Little Brown Bear
- Author: Claude Lebrun Danièle Bour
- Language: French
- Publication date: 1975
- Publication place: France

= Little Brown Bear (book series) =

Little Brown Bear (French: Petit Ours Brun) is a series of short illustrated stories for children telling the story of a brown bear cub surrounded by its parents. It began appearing in 1975 in Pomme d'Api magazine and in picture book form published by Bayard. It was created by Claude Lebrun and illustrated by Danièle Bour. Various writers have succeeded its creator, including Marie Aubinais.

The series has spawned three animated series and a musical.

== History ==
The character of Little Brown Bear was created in the 1970s by Claude Lebrun, a literature teacher at the Chateaubriand high school in Rennes, who was tired of telling her children classic tales. She quickly contacted the children's magazine Pomme d'Api and suggested the story of a bear who makes good resolutions for his third birthday: get dressed alone, set the table, go to the potty. The positive reactions of readers delighted with this story led to the character's continued existence. He was reworked by the editorial staff with psychologists, focusing on his private life, a novelty at the time, dominated by adventure stories and humorous characters. Between 1975 and the early 1980s, Claude Lebrun published around forty of these stories, all illustrated by the artist Danièle Bour, who used a refined, colorful design that was easy for young children to read. In the 1980s, the series was almost discontinued. However, from 1984, Marie Aubinais succeeded Claude Lebrun as screenwriter of Little Brown Bear, who returned to his job as a teacher.

== Little Brown Bear outside of literature ==
Several TV series feature the character Little Brown Bear. The first, called Little Brown Bear, was in 1988 (100 episodes), the second, called The Adventures of Little Brown Bear, was in 2003 (52 episodes), and the third, called Little Brown Bear or Little Brown Bear 3D, was in 2018 (52 episodes).

The firm opposition between the genders, between a masculine exterior space and a feminine domestic space, as well as a reduced vision of intimate love are highlighted for the second series.

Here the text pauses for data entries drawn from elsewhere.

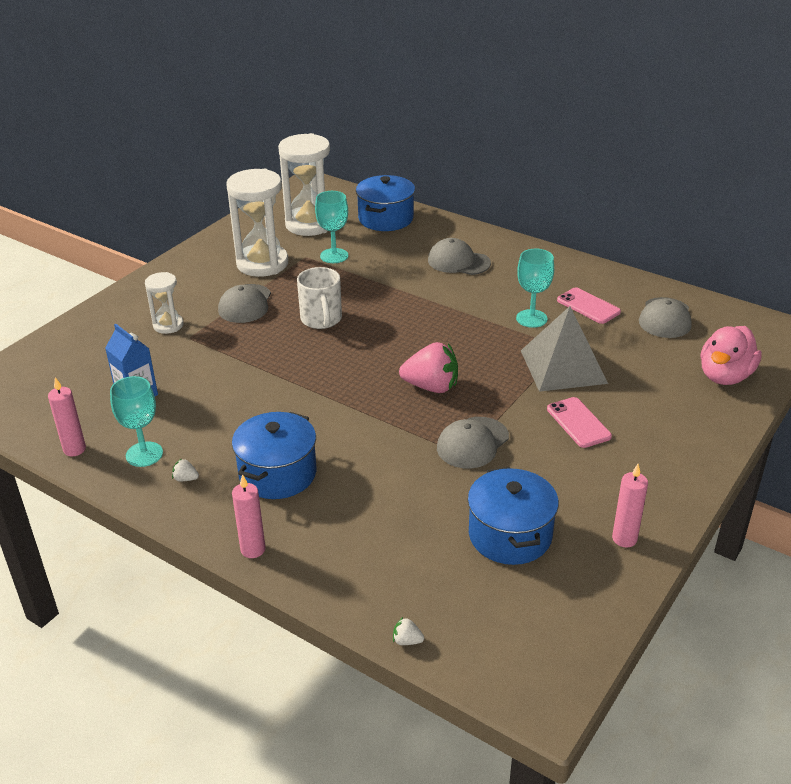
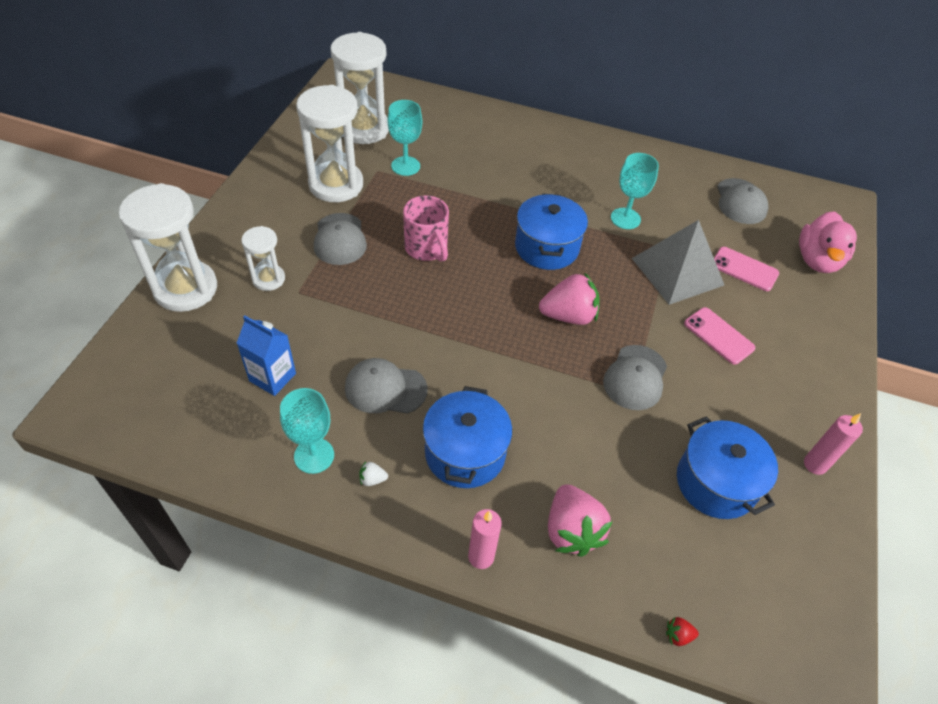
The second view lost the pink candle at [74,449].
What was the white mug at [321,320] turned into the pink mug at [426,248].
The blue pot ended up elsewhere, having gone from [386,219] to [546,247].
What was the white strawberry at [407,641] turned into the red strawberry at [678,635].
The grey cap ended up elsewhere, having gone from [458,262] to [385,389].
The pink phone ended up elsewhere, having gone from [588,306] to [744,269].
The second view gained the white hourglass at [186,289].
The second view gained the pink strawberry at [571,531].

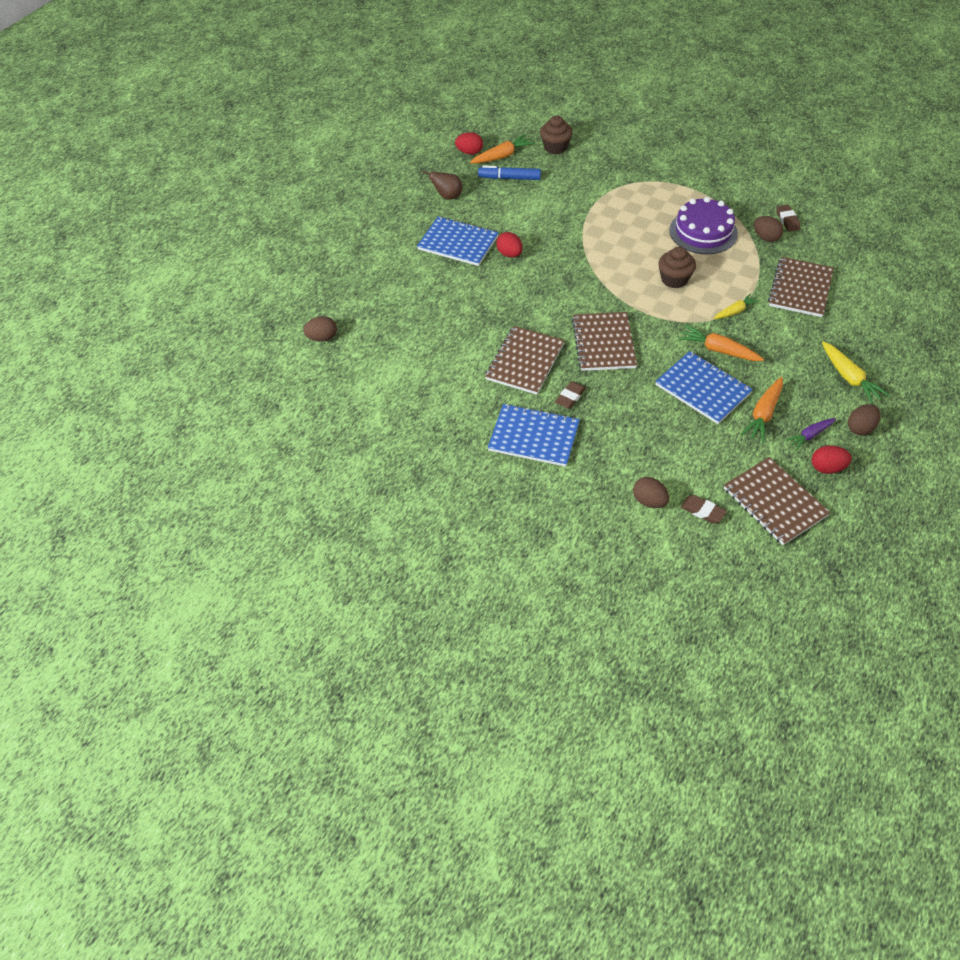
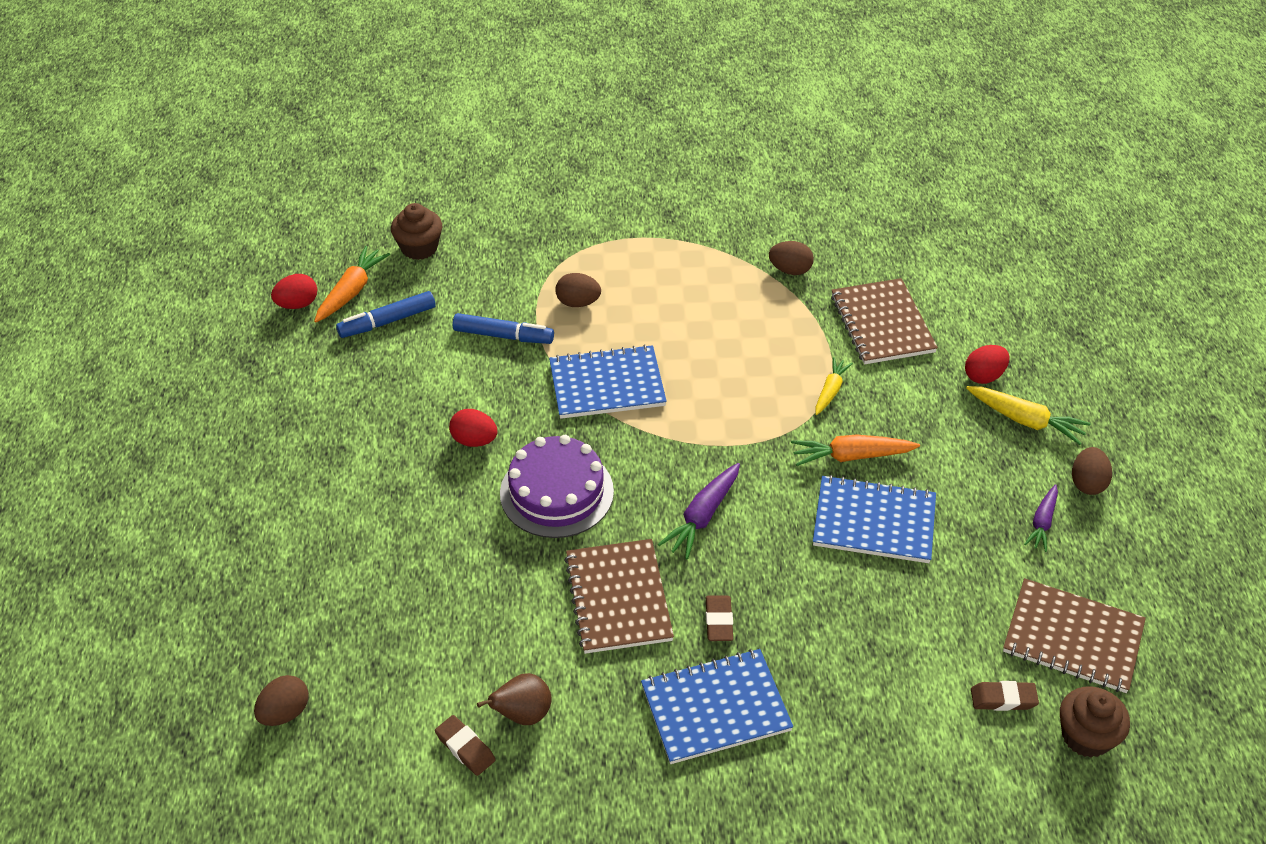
The blue notebook ended up elsewhere, having gone from [458,243] to [607,385].
The brown pear ended up elsewhere, having gone from [447,196] to [523,714].
Where the brown notebook stood at [604,343], the purple carrot came to stand at [703,516].
The brown egg ended up elsewhere, having gone from [649,501] to [578,302].
The brown cupcake ended up elsewhere, having gone from [674,279] to [1086,736].
The purple cake ended up elsewhere, having gone from [703,232] to [556,492].
The second view lost the orange carrot at [763,414].
The brown eraser ended up elsewhere, having gone from [787,220] to [465,748].
The red egg ended up elsewhere, having gone from [827,468] to [984,376].
The second view gained the blue marker at [503,336].

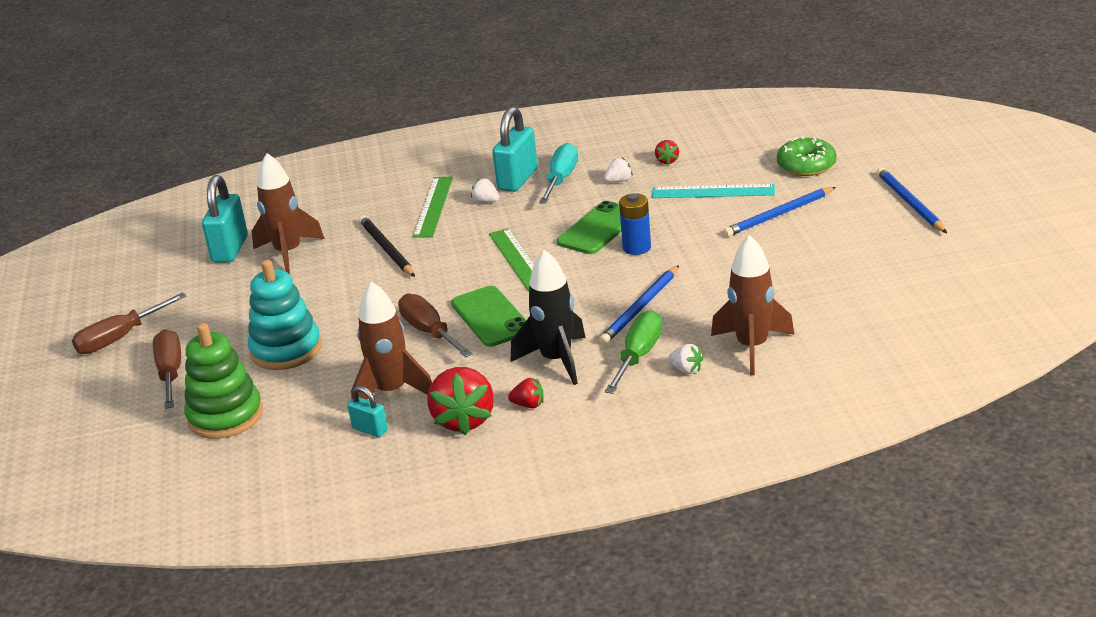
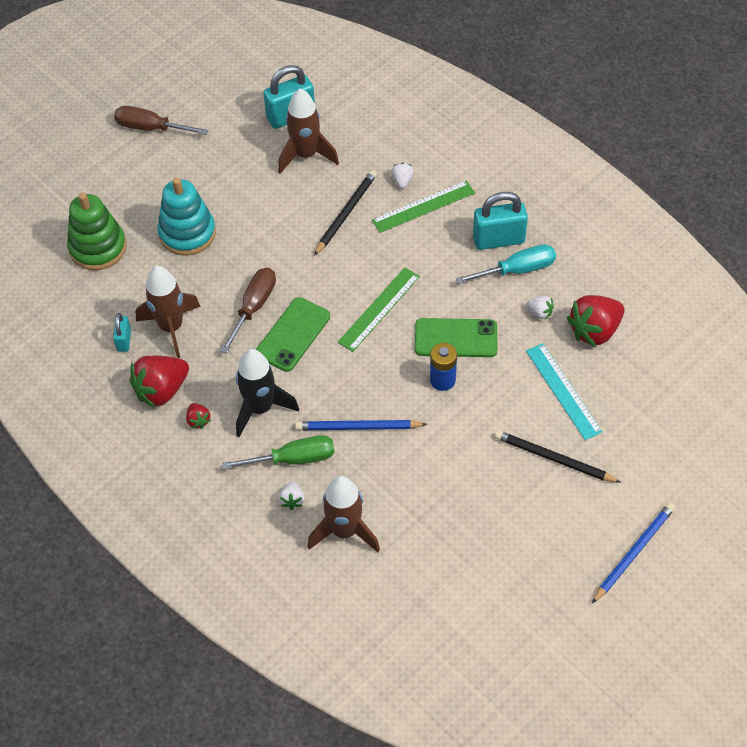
The second view lost the brown screwdriver at [170,373].
The white strawberry ended up elsewhere, having gone from [486,201] to [402,181].
The size of the red strawberry at [667,161] changed by a factor of 2.13.
What was the blue pencil at [779,215] turned into the black pencil at [553,459].
The second view lost the green donut at [806,165].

In 2007 Bayard asked YouTube to remove the videos of Little Brown Bear that the sharing site was broadcasting without authorization. With no response from YouTube, Bayard took the matter to court. In 2009, YouTube was ordered to pay 60,000 euros to Bayard Presse for having broadcast Petit Ours Brun without authorization and having taken time to remove it.

There is a Little Brown Bear musical created in 2016, as well as numerous derivative products (puzzles, dishes, sheets, stuffed animals, etc.).